The bottom line is that a 70 percent top marginal federal income tax rate alone will not fund the proposals that progressive politicians are championing. In fact, it seems nearly unfathomable that these costs could be achieved through any reasonable taxation. Even under the most generous considerations of cutting military spending and state healthcare costs, the Green New Deal would still cost $34 trillion.

And the costs don’t stop there. We’d still have an over $12 trillion budget deficit over the decade, coupled with $84 trillion in Social Security and Medicare liabilities. (These costs would have to be addressed because it is economically unsustainable to allow budget deficits to swell to 10 percent of GDP during peacetime.)

Perhaps we should pay off Medicare’s existing obligations before expanding the system to the entire American population.

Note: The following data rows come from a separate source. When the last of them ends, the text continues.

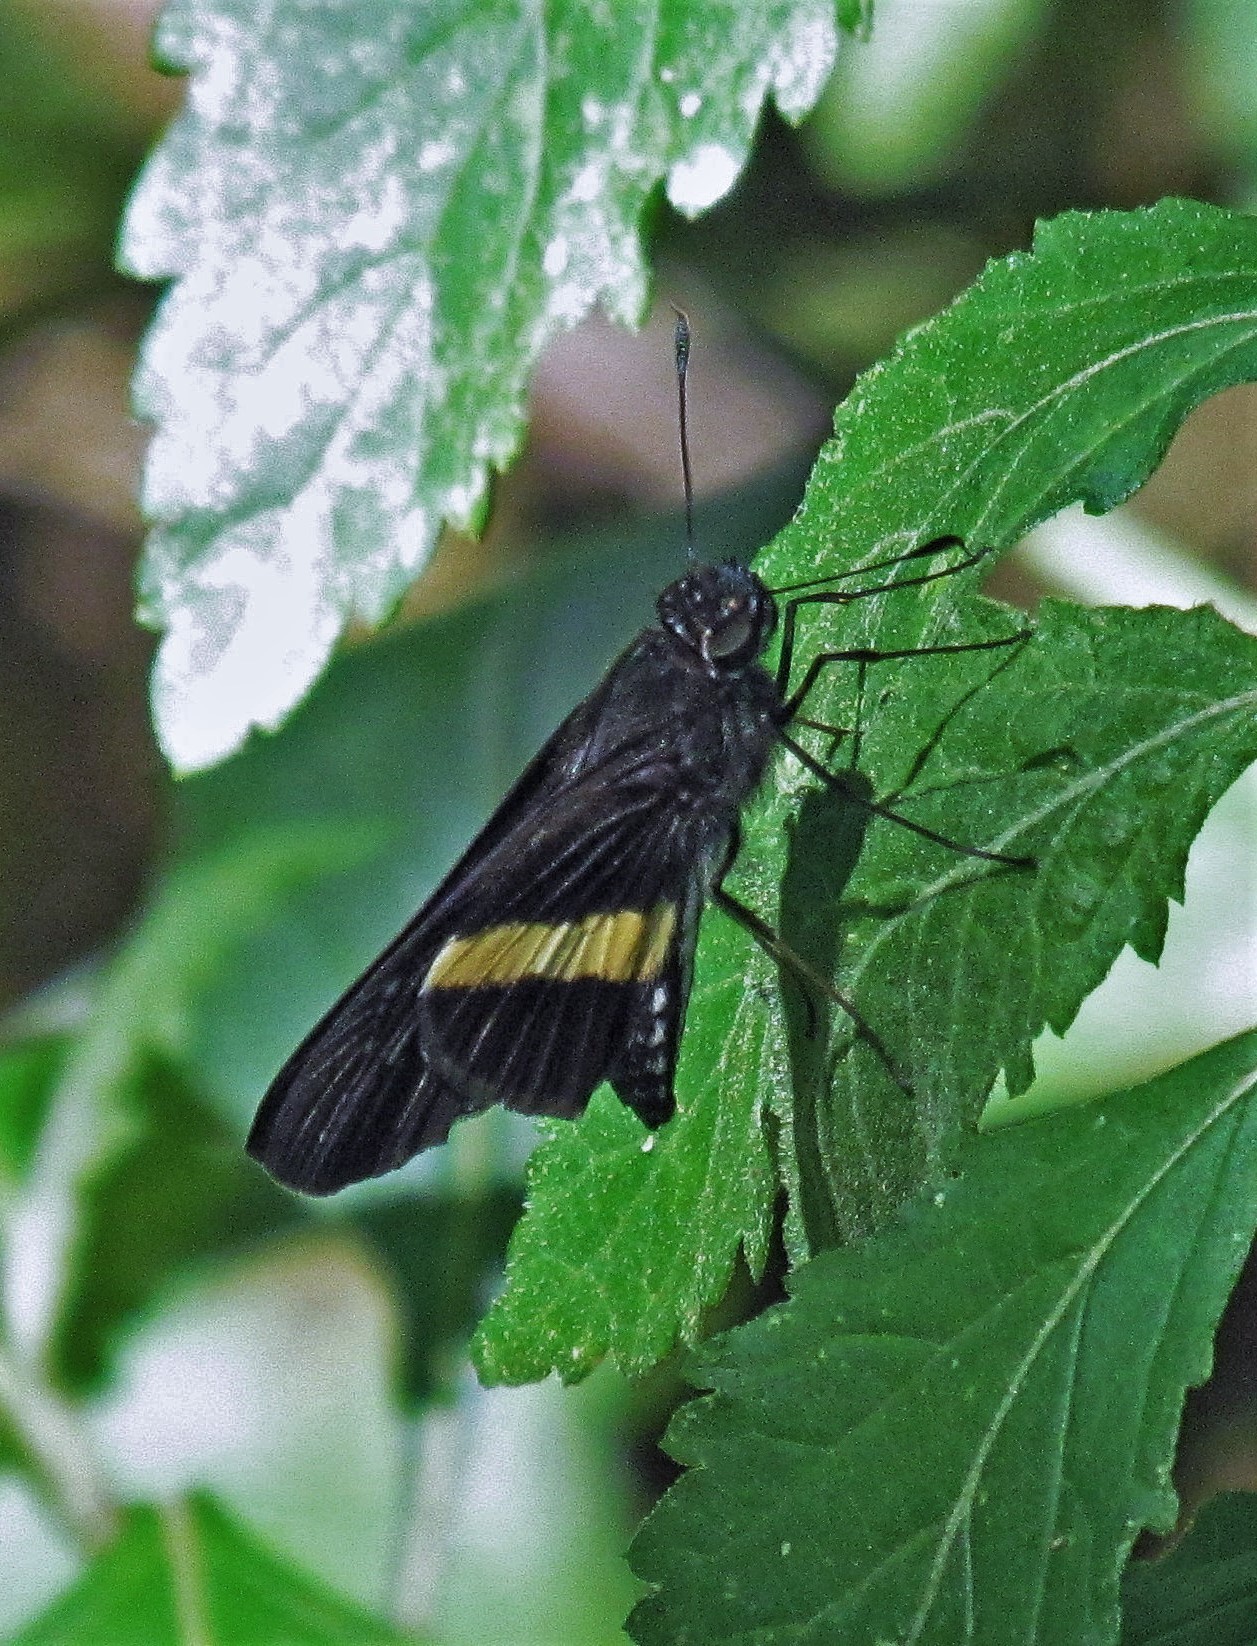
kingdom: Animalia
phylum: Arthropoda
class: Insecta
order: Lepidoptera
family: Hesperiidae
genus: Zenis
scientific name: Zenis jebus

So, how can the country pay for this heaping proposal? For one, corporate tax rates could be increased. Economists have long noted that the conservative philosophy that corporations will jump ship in response to increased corporate income tax is trivial. Firms’ location and investment decisions are based off a variety of factors including access to markets, macroeconomic stability and well-developed infrastructure. The United States’ corporate tax rate peaked at 52.8 percent in 1968 but, similar to its counterpart income tax, was largely avoided due to tax shelters. However, with a system of capital controls to restrict the flow of currency in and out of our capital account, the U.S. could curb some offshoring and tax evasion by massive multinational corporations.

But we can’t come up with the money simply by raising corporate tax rates. Instead, the American middle class, those without tax consultants or advisers who do pay their fair share, would need to foot the bulk of the bill. Their federal income tax rates would have to be much higher than those in European countries because of our higher levels of spending. To raise $43 trillion over a decade, the U.S. would either require a 55 percent payroll tax increase or a 115 percent value-added tax, according to CBO data. To put this into perspective, the highest value-added tax in the European Union is 27 percent.

Instead of giving thought to proposals that would balloon the federal bureaucracy to unmanageable levels and quite possibly (and ironically) increase emissions, we must task our elected officials with devising realistic, serious and tenable legislation to tackle the existential issues our world faces today.